Some lines below may hold the string "wire". Count them and give only the total.

**EXERCISE INPUTS:**
== Segment start ==
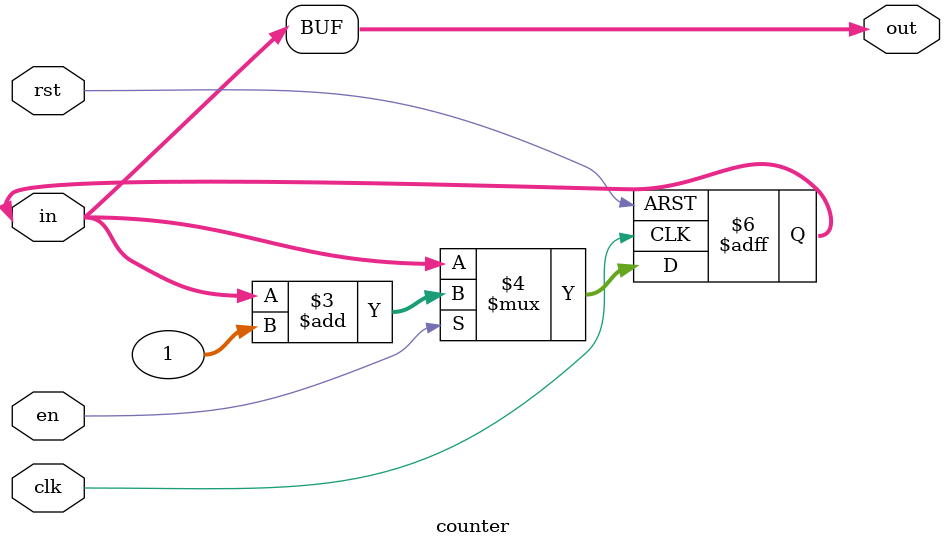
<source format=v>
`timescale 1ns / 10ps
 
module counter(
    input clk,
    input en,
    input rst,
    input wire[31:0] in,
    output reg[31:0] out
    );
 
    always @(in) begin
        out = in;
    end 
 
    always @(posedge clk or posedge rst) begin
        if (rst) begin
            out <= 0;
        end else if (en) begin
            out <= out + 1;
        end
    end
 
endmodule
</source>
== Segment end ==
== Segment start ==
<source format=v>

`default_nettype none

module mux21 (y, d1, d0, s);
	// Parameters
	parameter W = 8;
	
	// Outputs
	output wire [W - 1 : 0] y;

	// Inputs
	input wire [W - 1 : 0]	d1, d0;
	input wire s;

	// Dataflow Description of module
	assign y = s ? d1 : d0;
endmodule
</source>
== Segment end ==
**TASK RESULT:**
4